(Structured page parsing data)
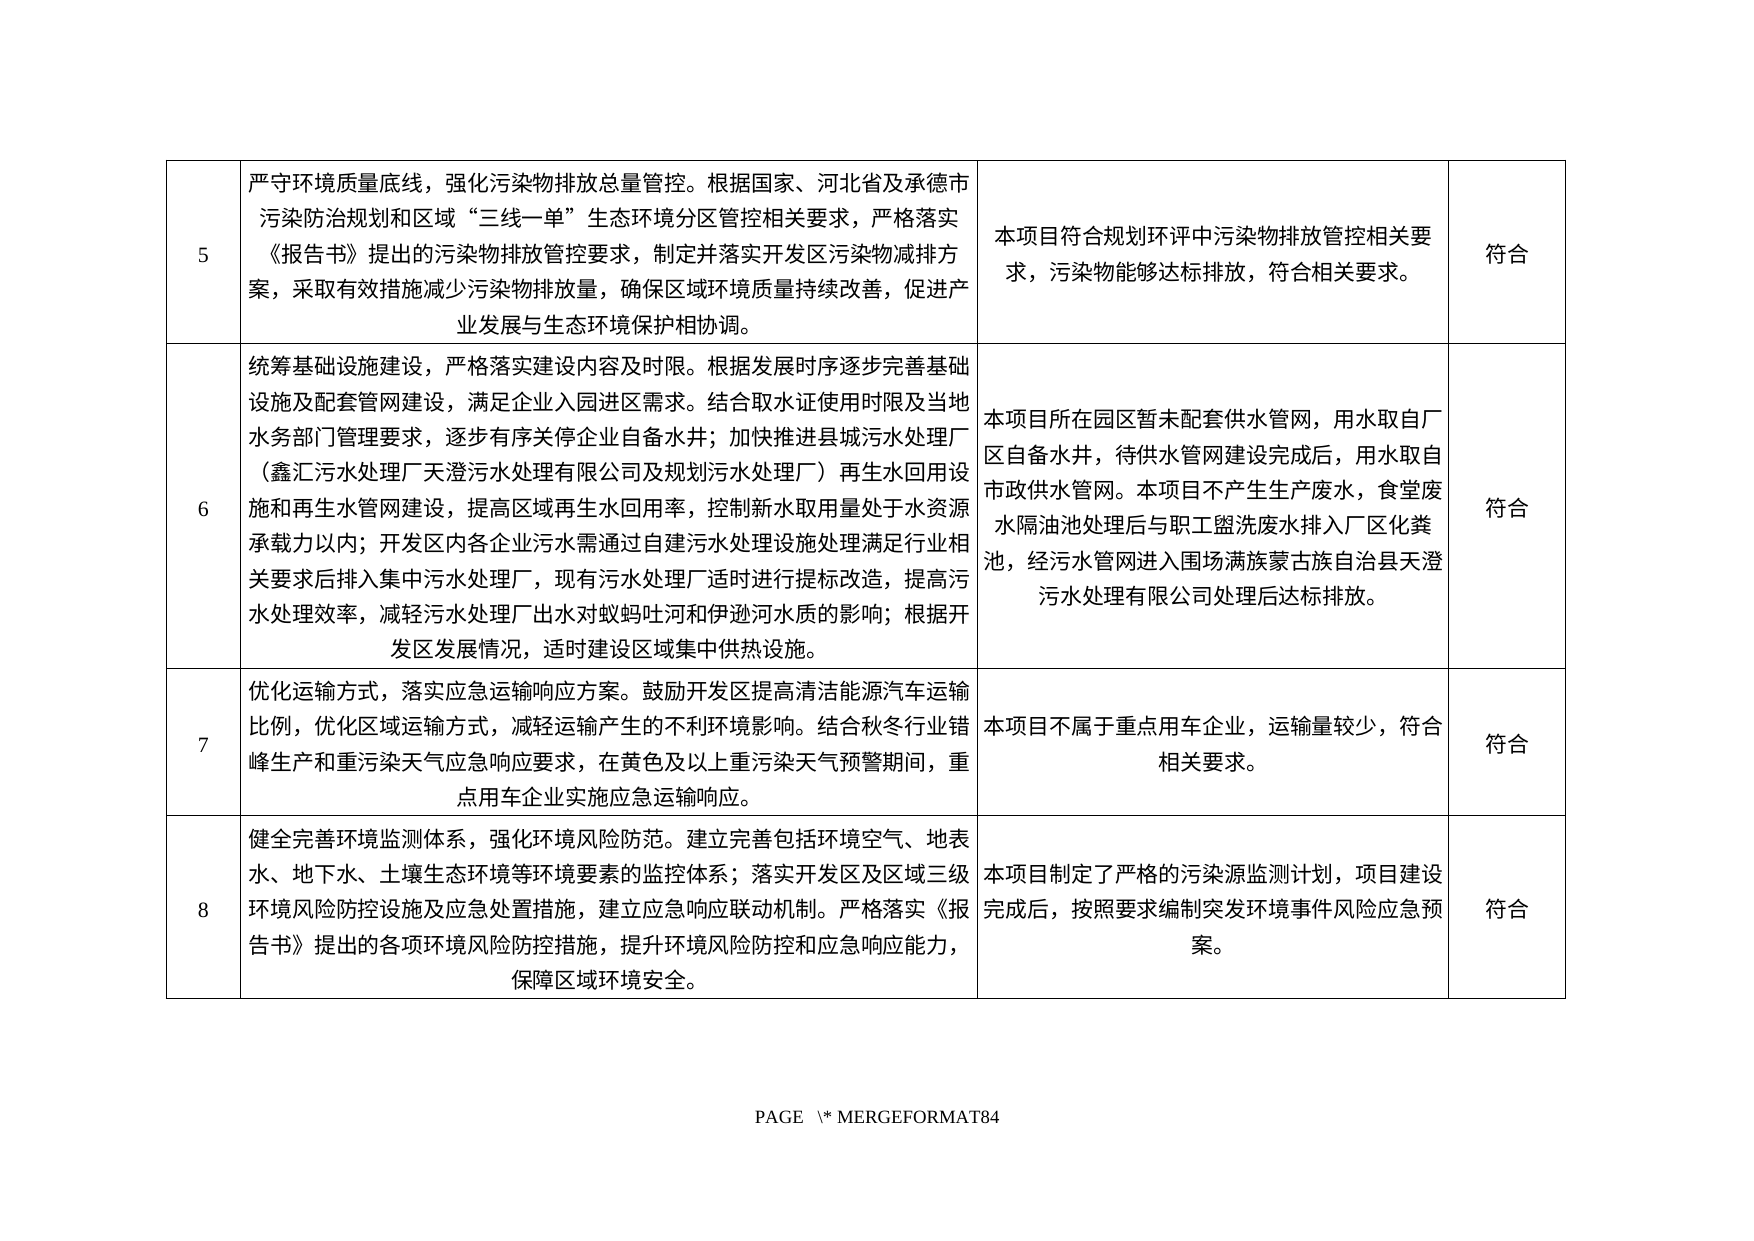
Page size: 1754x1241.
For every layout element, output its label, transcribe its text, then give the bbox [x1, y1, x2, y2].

table_cell 本项目所在园区暂未配套供水管网，用水取自厂区自备水井，待供水管网建设完成后，用水取自市政供水管网。本项目不产生生产废水，食堂废水隔油池处理后与职工盥洗废水排入厂区化粪池，经污水管网进入围场满族蒙古族自治县天澄污水处理有限公司处理后达标排放。 [978, 344, 1448, 667]
table_cell 7 [167, 669, 240, 815]
table_cell 本项目符合规划环评中污染物排放管控相关要求，污染物能够达标排放，符合相关要求。 [978, 161, 1448, 343]
table_cell 8 [167, 816, 240, 998]
table_cell 符合 [1449, 344, 1565, 667]
table_cell 健全完善环境监测体系，强化环境风险防范。建立完善包括环境空气、地表水、地下水、土壤生态环境等环境要素的监控体系；落实开发区及区域三级环境风险防控设施及应急处置措施，建立应急响应联动机制。严格落实《报告书》提出的各项环境风险防控措施，提升环境风险防控和应急响应能力，保障区域环境安全。 [241, 816, 977, 998]
table_cell 符合 [1449, 669, 1565, 815]
table_cell 优化运输方式，落实应急运输响应方案。鼓励开发区提高清洁能源汽车运输比例，优化区域运输方式，减轻运输产生的不利环境影响。结合秋冬行业错峰生产和重污染天气应急响应要求，在黄色及以上重污染天气预警期间，重点用车企业实施应急运输响应。 [241, 669, 977, 815]
table_cell 本项目制定了严格的污染源监测计划，项目建设完成后，按照要求编制突发环境事件风险应急预案。 [978, 816, 1448, 998]
table_cell 6 [167, 344, 240, 667]
table_cell 统筹基础设施建设，严格落实建设内容及时限。根据发展时序逐步完善基础设施及配套管网建设，满足企业入园进区需求。结合取水证使用时限及当地水务部门管理要求，逐步有序关停企业自备水井；加快推进县城污水处理厂（鑫汇污水处理厂天澄污水处理有限公司及规划污水处理厂）再生水回用设施和再生水管网建设，提高区域再生水回用率，控制新水取用量处于水资源承载力以内；开发区内各企业污水需通过自建污水处理设施处理满足行业相关要求后排入集中污水处理厂，现有污水处理厂适时进行提标改造，提高污水处理效率，减轻污水处理厂出水对蚁蚂吐河和伊逊河水质的影响；根据开发区发展情况，适时建设区域集中供热设施。 [241, 344, 977, 667]
table_cell 5 [167, 161, 240, 343]
table_cell 本项目不属于重点用车企业，运输量较少，符合相关要求。 [978, 669, 1448, 815]
table_cell 符合 [1449, 816, 1565, 998]
table_cell 符合 [1449, 161, 1565, 343]
table_cell 严守环境质量底线，强化污染物排放总量管控。根据国家、河北省及承德市污染防治规划和区域“三线一单”生态环境分区管控相关要求，严格落实《报告书》提出的污染物排放管控要求，制定并落实开发区污染物减排方案，采取有效措施减少污染物排放量，确保区域环境质量持续改善，促进产业发展与生态环境保护相协调。 [241, 161, 977, 343]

**Job**
Restate the records above word for word. Skip every picture.

**Finished task**
Page size: 1754x1241.
For every layout element, output its label, transcribe its text, then give the bbox [x1, y1, x2, y2].

table_cell 本项目所在园区暂未配套供水管网，用水取自厂区自备水井，待供水管网建设完成后，用水取自市政供水管网。本项目不产生生产废水，食堂废水隔油池处理后与职工盥洗废水排入厂区化粪池，经污水管网进入围场满族蒙古族自治县天澄污水处理有限公司处理后达标排放。 [978, 344, 1448, 667]
table_cell 7 [167, 669, 240, 815]
table_cell 本项目符合规划环评中污染物排放管控相关要求，污染物能够达标排放，符合相关要求。 [978, 161, 1448, 343]
table_cell 8 [167, 816, 240, 998]
table_cell 符合 [1449, 344, 1565, 667]
table_cell 健全完善环境监测体系，强化环境风险防范。建立完善包括环境空气、地表水、地下水、土壤生态环境等环境要素的监控体系；落实开发区及区域三级环境风险防控设施及应急处置措施，建立应急响应联动机制。严格落实《报告书》提出的各项环境风险防控措施，提升环境风险防控和应急响应能力，保障区域环境安全。 [241, 816, 977, 998]
table_cell 符合 [1449, 669, 1565, 815]
table_cell 优化运输方式，落实应急运输响应方案。鼓励开发区提高清洁能源汽车运输比例，优化区域运输方式，减轻运输产生的不利环境影响。结合秋冬行业错峰生产和重污染天气应急响应要求，在黄色及以上重污染天气预警期间，重点用车企业实施应急运输响应。 [241, 669, 977, 815]
table_cell 本项目制定了严格的污染源监测计划，项目建设完成后，按照要求编制突发环境事件风险应急预案。 [978, 816, 1448, 998]
table_cell 6 [167, 344, 240, 667]
table_cell 统筹基础设施建设，严格落实建设内容及时限。根据发展时序逐步完善基础设施及配套管网建设，满足企业入园进区需求。结合取水证使用时限及当地水务部门管理要求，逐步有序关停企业自备水井；加快推进县城污水处理厂（鑫汇污水处理厂天澄污水处理有限公司及规划污水处理厂）再生水回用设施和再生水管网建设，提高区域再生水回用率，控制新水取用量处于水资源承载力以内；开发区内各企业污水需通过自建污水处理设施处理满足行业相关要求后排入集中污水处理厂，现有污水处理厂适时进行提标改造，提高污水处理效率，减轻污水处理厂出水对蚁蚂吐河和伊逊河水质的影响；根据开发区发展情况，适时建设区域集中供热设施。 [241, 344, 977, 667]
table_cell 5 [167, 161, 240, 343]
table_cell 本项目不属于重点用车企业，运输量较少，符合相关要求。 [978, 669, 1448, 815]
table_cell 符合 [1449, 816, 1565, 998]
table_cell 符合 [1449, 161, 1565, 343]
table_cell 严守环境质量底线，强化污染物排放总量管控。根据国家、河北省及承德市污染防治规划和区域“三线一单”生态环境分区管控相关要求，严格落实《报告书》提出的污染物排放管控要求，制定并落实开发区污染物减排方案，采取有效措施减少污染物排放量，确保区域环境质量持续改善，促进产业发展与生态环境保护相协调。 [241, 161, 977, 343]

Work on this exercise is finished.